Et qui pourra rappeler à certains d’entre vous le sort funeste qu’avait réservé le maestro du disco Giorgio Moroder à Metropolis, le film de Fritz Lang, dans une version tronquée et colorisée en 1982. Mais ici, point de colorisation – hormis celle du drapeau soviétique hissé en tête de mât du cuirassé – ni de version remontée ou raccourcie.

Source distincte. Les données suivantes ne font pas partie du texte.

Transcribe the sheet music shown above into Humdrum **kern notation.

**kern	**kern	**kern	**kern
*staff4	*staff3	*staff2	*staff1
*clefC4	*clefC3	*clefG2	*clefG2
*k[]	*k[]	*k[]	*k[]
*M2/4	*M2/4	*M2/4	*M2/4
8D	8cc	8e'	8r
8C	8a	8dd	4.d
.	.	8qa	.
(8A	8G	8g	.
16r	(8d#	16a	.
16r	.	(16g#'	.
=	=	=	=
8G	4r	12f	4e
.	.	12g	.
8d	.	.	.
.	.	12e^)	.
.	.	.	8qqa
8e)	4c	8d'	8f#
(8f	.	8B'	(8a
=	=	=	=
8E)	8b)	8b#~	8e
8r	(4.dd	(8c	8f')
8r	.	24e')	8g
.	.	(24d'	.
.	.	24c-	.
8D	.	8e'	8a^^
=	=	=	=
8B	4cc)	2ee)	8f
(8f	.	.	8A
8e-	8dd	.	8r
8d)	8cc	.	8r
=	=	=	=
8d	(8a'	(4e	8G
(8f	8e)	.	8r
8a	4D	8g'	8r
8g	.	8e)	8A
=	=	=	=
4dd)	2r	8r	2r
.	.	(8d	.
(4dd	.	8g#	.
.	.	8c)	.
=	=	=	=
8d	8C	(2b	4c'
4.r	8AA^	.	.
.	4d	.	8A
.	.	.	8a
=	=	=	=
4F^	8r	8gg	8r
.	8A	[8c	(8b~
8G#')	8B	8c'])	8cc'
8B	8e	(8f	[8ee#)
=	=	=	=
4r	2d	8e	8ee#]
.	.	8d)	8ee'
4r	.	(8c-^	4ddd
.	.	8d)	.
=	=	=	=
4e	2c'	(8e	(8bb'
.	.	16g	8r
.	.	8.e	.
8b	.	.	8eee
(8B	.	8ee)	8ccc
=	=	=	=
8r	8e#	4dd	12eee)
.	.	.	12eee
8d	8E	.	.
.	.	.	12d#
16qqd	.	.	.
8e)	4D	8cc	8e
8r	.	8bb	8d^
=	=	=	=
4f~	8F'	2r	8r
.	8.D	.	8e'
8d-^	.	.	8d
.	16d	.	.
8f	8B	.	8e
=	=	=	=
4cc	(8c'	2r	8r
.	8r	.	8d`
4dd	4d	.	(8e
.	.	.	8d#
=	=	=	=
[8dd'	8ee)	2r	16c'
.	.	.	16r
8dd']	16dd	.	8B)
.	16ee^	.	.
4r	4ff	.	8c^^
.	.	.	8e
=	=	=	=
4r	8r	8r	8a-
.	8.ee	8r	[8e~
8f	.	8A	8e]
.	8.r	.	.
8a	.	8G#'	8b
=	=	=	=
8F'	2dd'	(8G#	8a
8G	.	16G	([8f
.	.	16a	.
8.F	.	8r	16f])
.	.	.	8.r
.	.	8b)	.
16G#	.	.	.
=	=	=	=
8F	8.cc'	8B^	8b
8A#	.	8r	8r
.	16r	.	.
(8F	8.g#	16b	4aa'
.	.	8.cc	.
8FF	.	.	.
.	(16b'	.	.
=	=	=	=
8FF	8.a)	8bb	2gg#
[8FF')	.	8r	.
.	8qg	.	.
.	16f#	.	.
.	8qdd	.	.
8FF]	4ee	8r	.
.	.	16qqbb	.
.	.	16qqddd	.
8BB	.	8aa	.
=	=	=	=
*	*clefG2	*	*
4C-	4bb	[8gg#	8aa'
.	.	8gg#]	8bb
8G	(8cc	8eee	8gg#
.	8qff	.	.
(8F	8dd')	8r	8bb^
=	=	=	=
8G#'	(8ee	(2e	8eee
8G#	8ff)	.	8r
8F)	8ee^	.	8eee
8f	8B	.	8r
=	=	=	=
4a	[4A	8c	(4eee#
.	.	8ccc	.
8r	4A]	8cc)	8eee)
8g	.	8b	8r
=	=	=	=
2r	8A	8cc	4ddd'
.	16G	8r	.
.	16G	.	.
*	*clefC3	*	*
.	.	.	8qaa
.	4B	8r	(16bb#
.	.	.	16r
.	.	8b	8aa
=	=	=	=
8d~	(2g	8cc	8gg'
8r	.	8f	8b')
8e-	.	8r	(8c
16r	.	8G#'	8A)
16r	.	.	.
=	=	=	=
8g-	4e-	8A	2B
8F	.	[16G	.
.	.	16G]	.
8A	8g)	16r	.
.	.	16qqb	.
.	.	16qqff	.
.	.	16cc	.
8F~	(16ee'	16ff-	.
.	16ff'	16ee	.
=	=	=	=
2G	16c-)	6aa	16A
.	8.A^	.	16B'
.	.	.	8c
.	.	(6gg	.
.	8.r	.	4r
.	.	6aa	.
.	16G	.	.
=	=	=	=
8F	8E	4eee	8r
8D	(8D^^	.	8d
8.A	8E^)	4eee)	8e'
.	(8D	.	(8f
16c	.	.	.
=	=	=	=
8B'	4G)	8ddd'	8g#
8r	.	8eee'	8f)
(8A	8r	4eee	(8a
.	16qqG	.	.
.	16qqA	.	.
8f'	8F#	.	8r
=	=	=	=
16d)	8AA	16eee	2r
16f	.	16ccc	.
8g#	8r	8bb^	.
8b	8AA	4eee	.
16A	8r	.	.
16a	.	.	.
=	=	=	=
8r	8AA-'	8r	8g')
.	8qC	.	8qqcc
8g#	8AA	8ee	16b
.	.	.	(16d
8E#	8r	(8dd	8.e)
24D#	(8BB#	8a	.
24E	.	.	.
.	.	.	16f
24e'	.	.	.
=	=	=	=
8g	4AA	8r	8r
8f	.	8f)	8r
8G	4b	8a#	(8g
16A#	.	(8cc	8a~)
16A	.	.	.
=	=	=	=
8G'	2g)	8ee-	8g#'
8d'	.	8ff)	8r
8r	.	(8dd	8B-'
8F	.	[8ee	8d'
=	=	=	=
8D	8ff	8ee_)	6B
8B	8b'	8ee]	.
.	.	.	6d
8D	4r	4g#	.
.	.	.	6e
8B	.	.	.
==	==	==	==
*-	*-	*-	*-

Centenaire d'un film qui a changé la grammaire du cinéma

Le Cuirassé Potemkine sort en URSS le 24 décembre 1925, pour le vingtième anniversaire de la révolution de 1905. Le deuxième film de Sergei M. Eisenstein, alors âgé de 27 ans, retrace la mutinerie des marins d'Odessa et sa répression sanglante par l'armée tsariste. Il s'est imposé dans l'histoire du cinéma par la radicalité de son montage, devenu une référence absolue, étudiée dans toutes les écoles, et par la puissance de séquences entrées dans la légende — au premier rang desquelles le massacre de l'escalier d'Odessa, citée à maintes reprises au cinéma – notamment Les Incorruptibles, de Brian de Palma. 

Voir ce film aujourd'hui, sur grand écran, c'est se confronter directement à la source d'un langage visuel que le cinéma entier a ensuite intégré à sa propre grammaire. Voir devancé : j’en veux pour preuve ce plan sur la foule dévalant un escalier monumental d’Odessa, filmé subitement en mode portrait, d’une étonnante modernité, préfigurant à lui seul les formats TikTok de nos chères têtes blondes...

Une œuvre longtemps interdite

Le film est arrivé en France pour la première fois le 12 novembre 1926, avant d'être interdit et censuré pendant 27 ans. Cette ressortie célèbre donc aussi une œuvre qui a longtemps payé pour sa charge politique et sa radicalité formelle. La revoir aujourd'hui, en version restaurée, permet de mesurer à quel point ce qui a pu effrayer les censeurs reste, un siècle plus tard, une expérience de cinéma d'une intensité rare.

Un film à la rage et l’émotion intactes

Sous la propagande soviétique et l'idéologie de commande, il y a dans Potemkine une colère plus universelle : celle de ceux qu'on écrase, et qui ne se démode pas. Et une émotion tout aussi universelle : vous ne pourrez pas ne pas pleurer une énième fois la mort du héros Vakoulintchouk – présentant une étrange ressemblance avec Staline - avec la foule d’Odessa, sublimée par une série de gros plans de visages sur hommes et femmes qui réclament justice pour leur camarade. Les questions d'oppression, de résistance collective et de rapport de force entre le peuple et le pouvoir conservent aujourd’hui des échos et des résonances avec notre XXIe siècle. 

La partition des Pet Shop Boys, avec sa mélancolie propre aux révolutions qui savent d'avance ce qui les attend, donne à ce chef d’œuvre, parfois alourdi de sa réputation de film-qu’il-faut-absolument-avoir-vu-dans-sa-vie une résonance inattendue pour un public de 2026.